Roy mengaku sengaja menolak berkomentar selama ini agar sumber kasusnya bisa dibicarakan.
Kasus yang sebelumnya menyangkut “tidak ada orang” ini sepertinya menjadi pemberitaan yang mengejutkan. Hampir sebulan, setiap malam, semua media harus memberitakan dan terus menyiarkan langsung. Percakapan tentang ini isu Sejak maraknya “masyarakat yang berusaha membela satu pihak terhadap pihak lain, komentator lokal yang hanya berbicara berdasarkan cerita menjadi kenyataan,” kata Roy Suryo kepada media, Senin (3/6/) 2024.
Roy mengatakan itu terlalu berlebihan karena ada juga TV yang menayangkan konten yang sama selama 2 hingga 3 minggu berturut-turut untuk live talk show.
“Sampai minggu lalu isu-isu yang dibicarakan dan narasumber seakan-akan sudah selesai. Belum lagi isi beritanya, sepertinya tidak ada tempat lain yang lebih layak untuk dibicarakan. Banyak juga topik-topik terkenal yang lebih penting. lebih banyak tanpa berdebat dan berdebat,” kata Roy.
Menurut dia, dugaan korupsi tambak menyebabkan kerugian sebesar Rp. 271 Miliar mengakibatkan adanya “jeblok” antara dua departemen kepolisian, TAPERA, yang sangat memberatkan masyarakat karena sangat tidak adil dan dikhawatirkan hanya menjadi sandbox. hingga korupsi baru, dalam kasus lain seperti putusan MA tentang batasan usia calon kepala daerah, jelas ada perintah dari sumber tertentu untuk menyampaikan berita pembunuhan Vina Cirebon.
Roy menjelaskan, alasan di atas sebenarnya lebih serius, yaitu jauh lebih sulit mendapatkan pemberitaan mayoritas dibandingkan mengulang pernyataan para pihak dalam kasus yang terjadi pada tahun 2016.
Dampaknya terhadap masyarakat akan jauh lebih besar jika kasus dugaan kolusi, sumbangan TAPERA sampai pada calon kepala daerah/wakil wakilnya yang belum matang untuk menjalani peraturan yang telah diubah dengan keputusan.
“Jadi di sinilah tampaknya terdapat terlalu banyak representasi dari gerakan Friends untuk benar-benar meliput isu-isu besar ini,” kata Roy.
Selama ini topik tersebut seolah-olah “dihilangkan dari kenyataan”, misalnya hanya didasarkan pada ilusi film yang sengaja dibuat “The Wine Before 7 Days”, realitas halusinasi “Trance”. yang tidak mungkin.

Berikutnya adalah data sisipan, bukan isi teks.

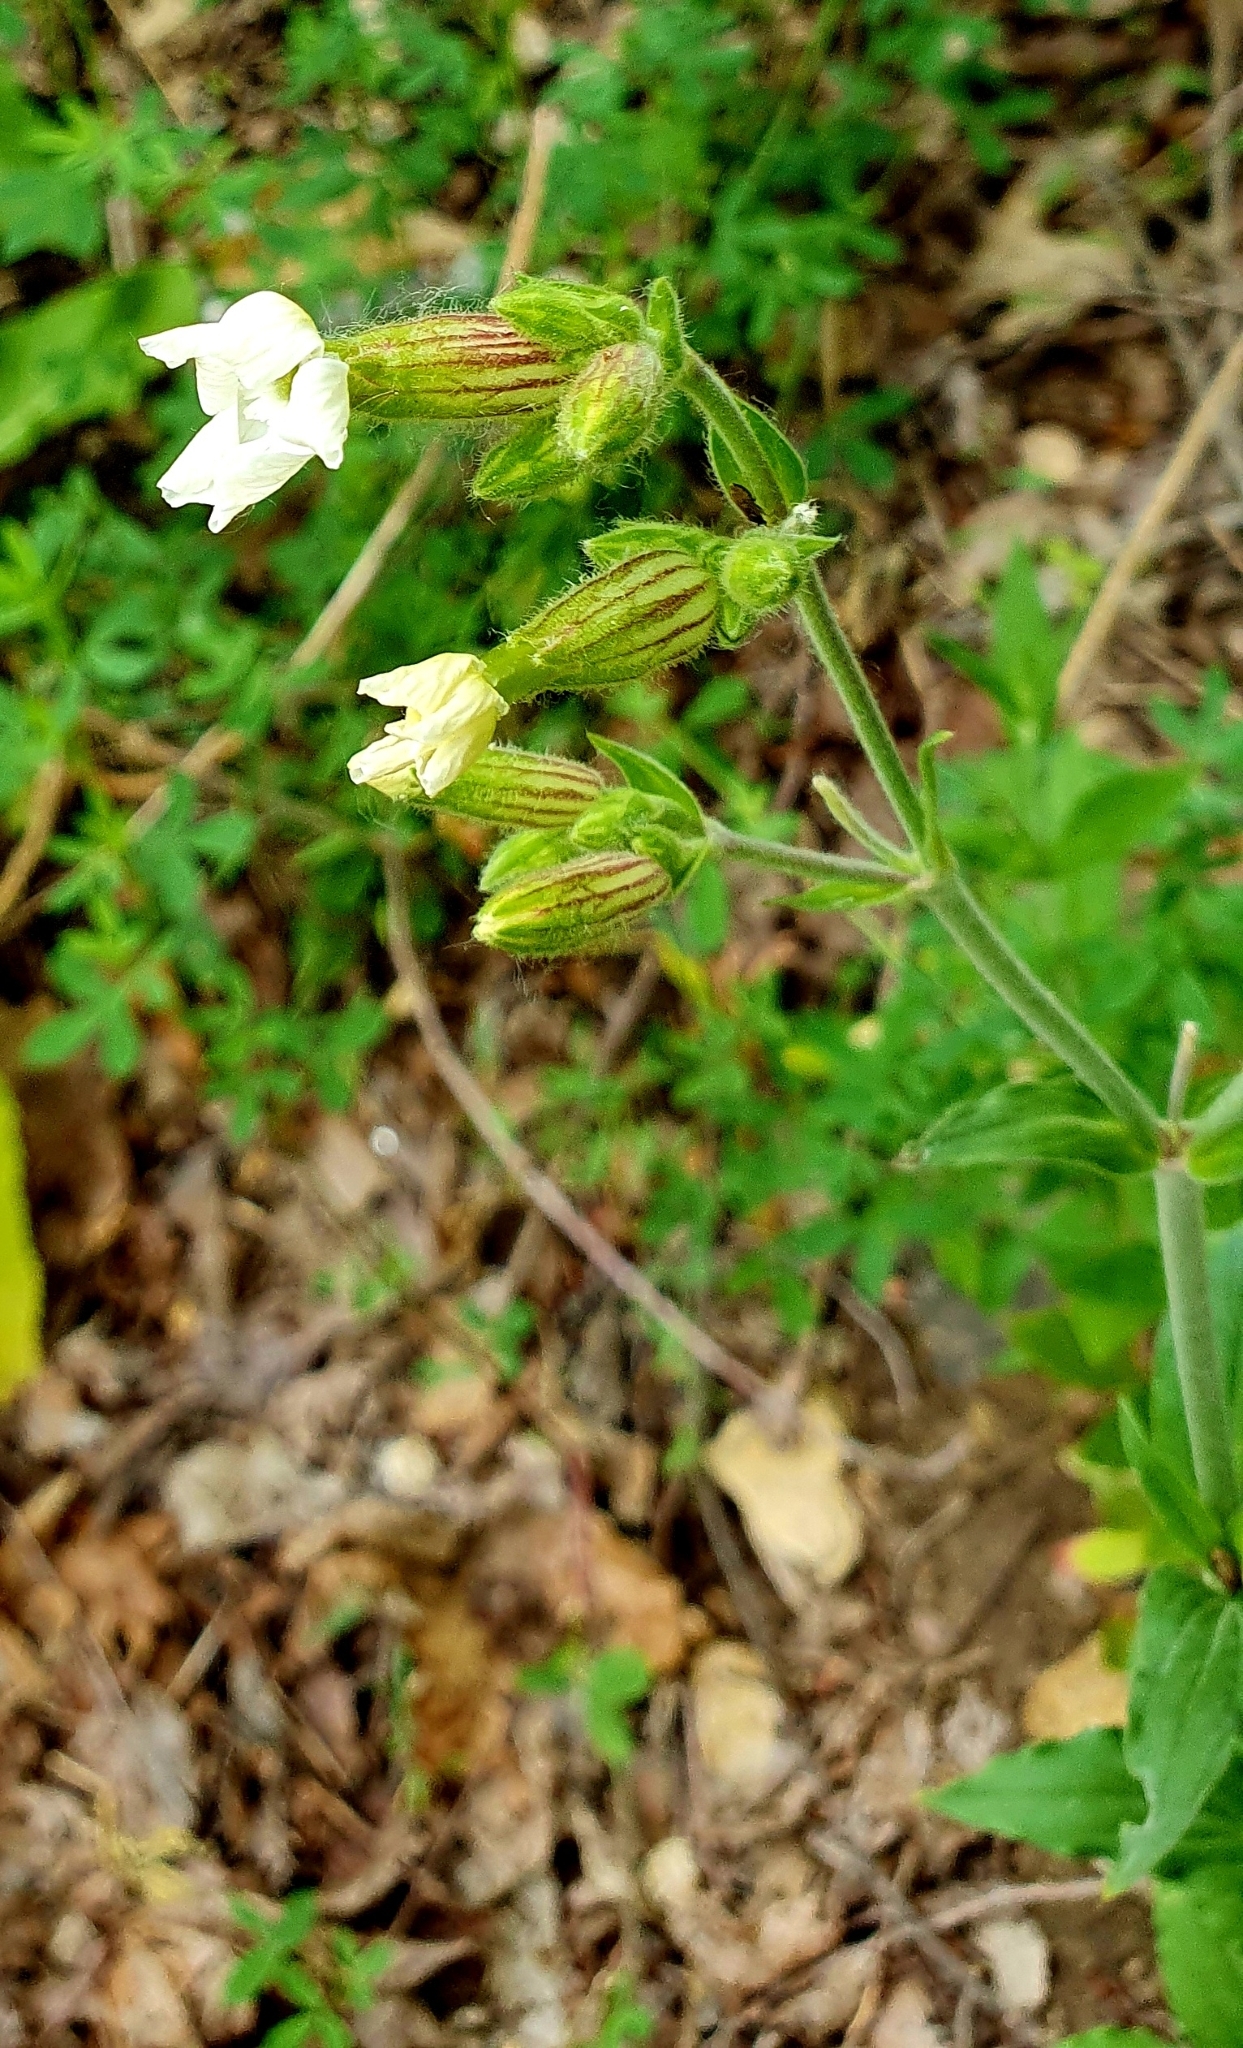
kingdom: Plantae
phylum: Tracheophyta
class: Magnoliopsida
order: Caryophyllales
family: Caryophyllaceae
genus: Silene
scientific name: Silene latifolia
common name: White campion
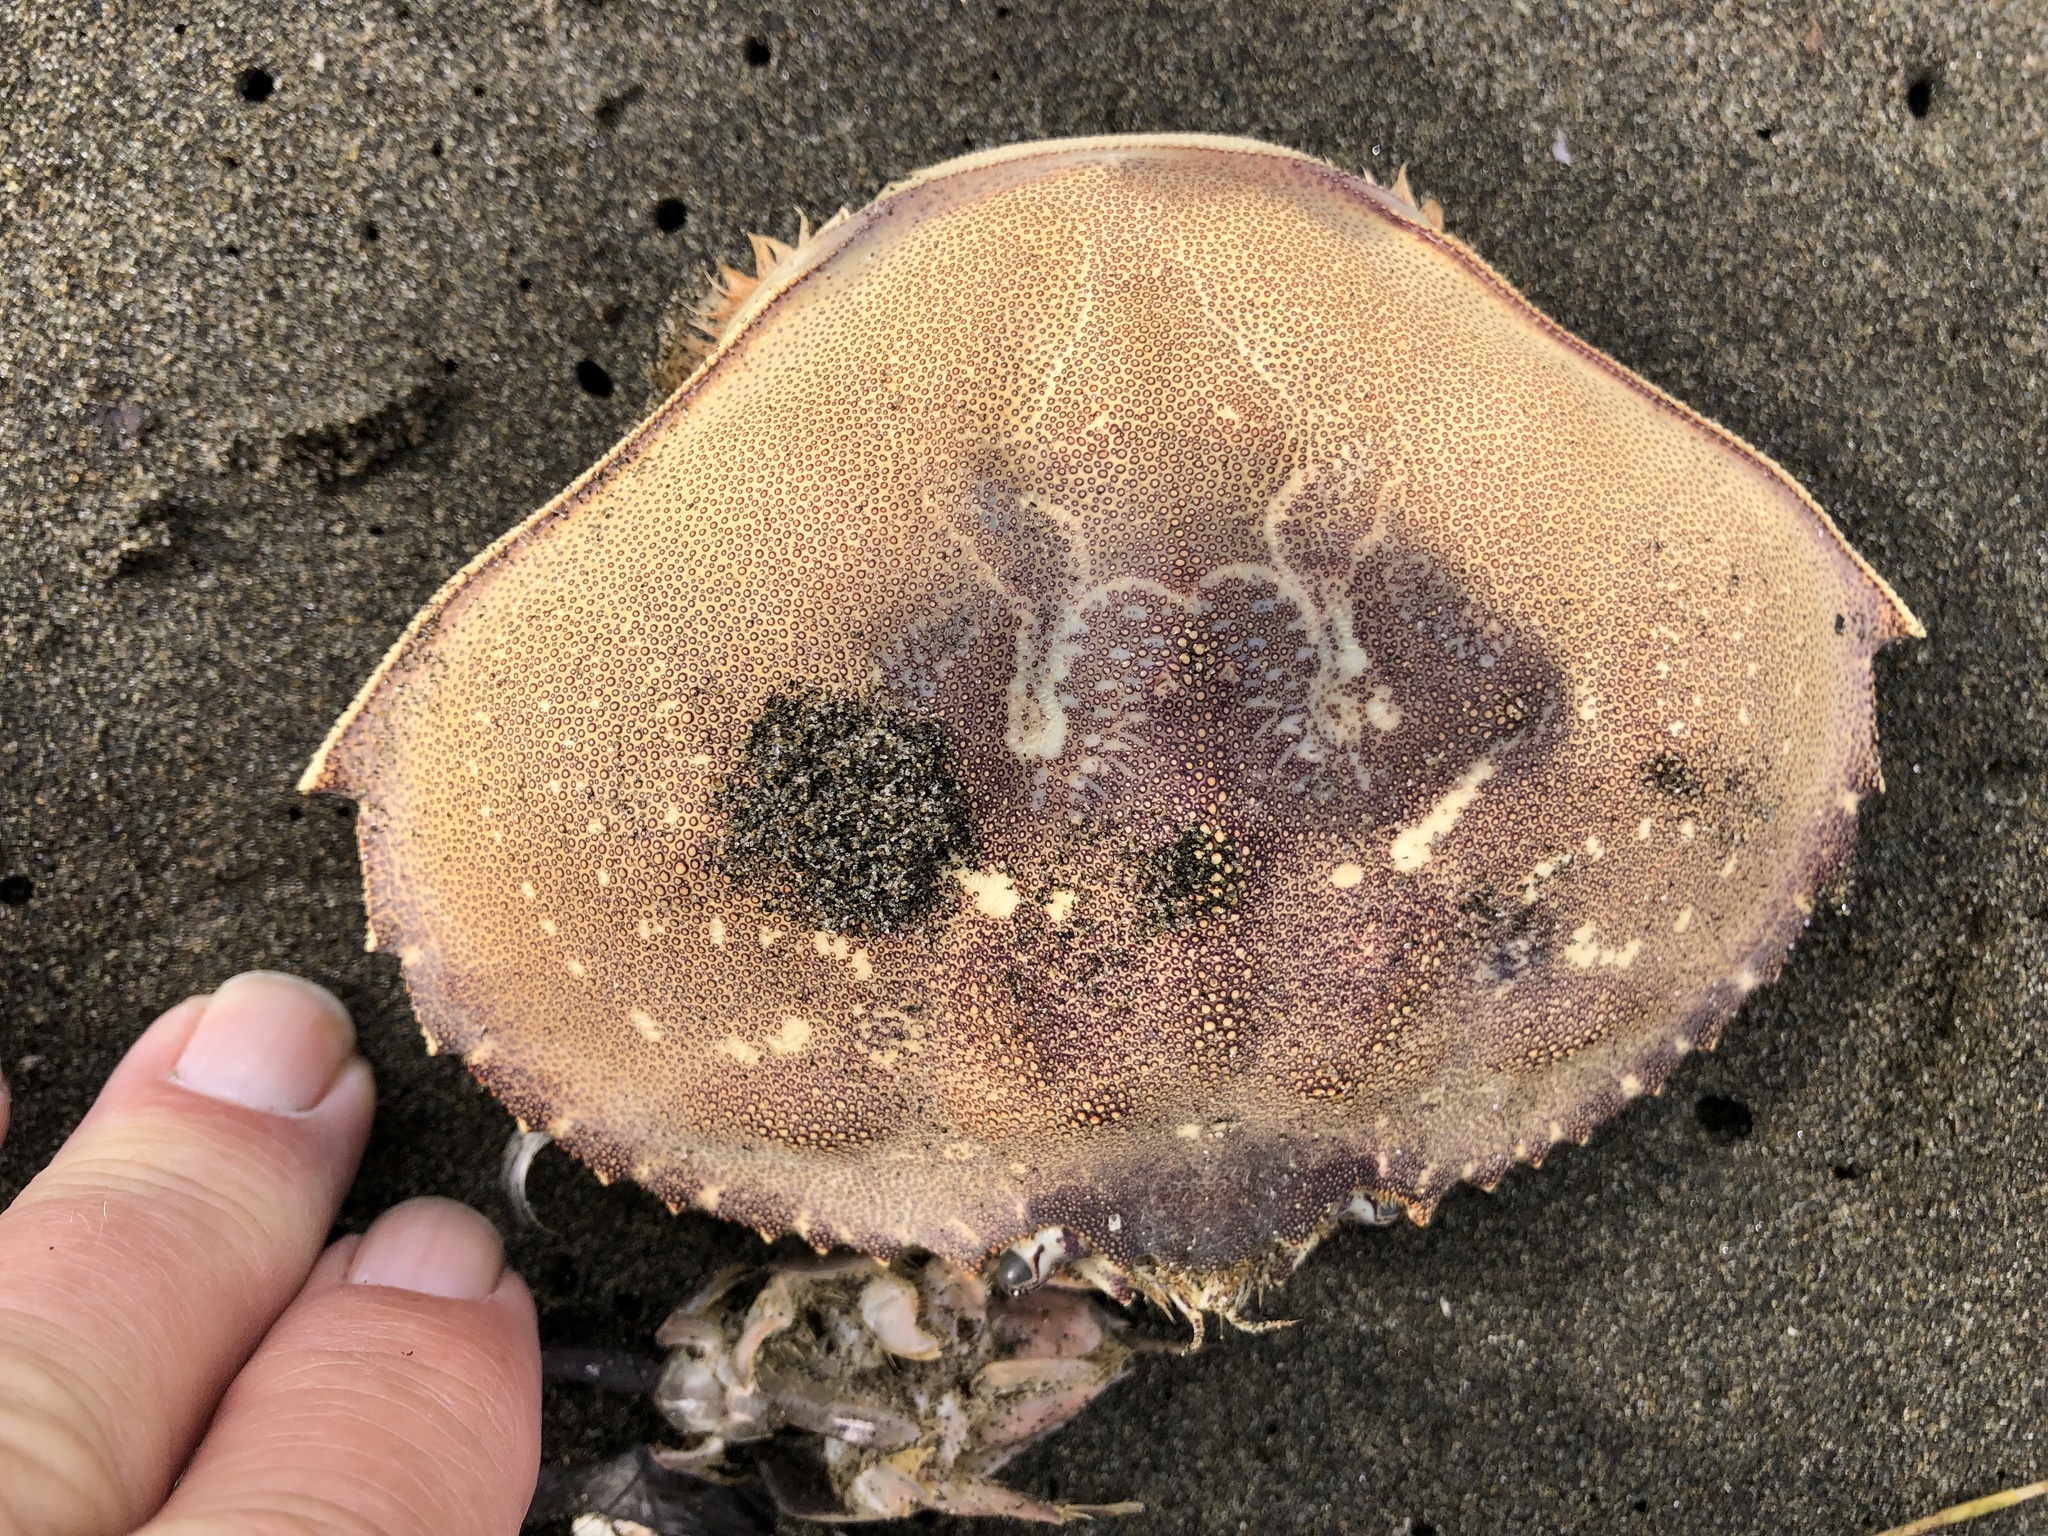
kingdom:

Benar, hingga masuknya nama-nama baru yang dicetak tebal yang dinyatakan sebagai “saksi fakta” dalam kasus yang terjadi pada 27 Agustus 2016.
Kini mulai bermunculan bukti-bukti baru berupa rekaman CCTV (TeleVision Close Circuit) yang disebut-sebut berasal dari kejadian tersebut.
Tangkapan layar yang masih berupa laporan tersebut belum bisa dibuktikan kebenarannya, apalagi disebut hanya berasal dari pihak ketiga yang memposting di akun TikTok dan IG.
Kebenaran mengenai CCTV yang belum dapat dibuktikan ini penting untuk dikembangkan terlebih dahulu, karena CCTV dapat dijadikan alat bukti –menurut Pasal 5 dan 6 UU ITE– tidak hanya tangkapan layar (screenshot), namun seluruh rekaman video. yang dapat diputar untuk dianalisis.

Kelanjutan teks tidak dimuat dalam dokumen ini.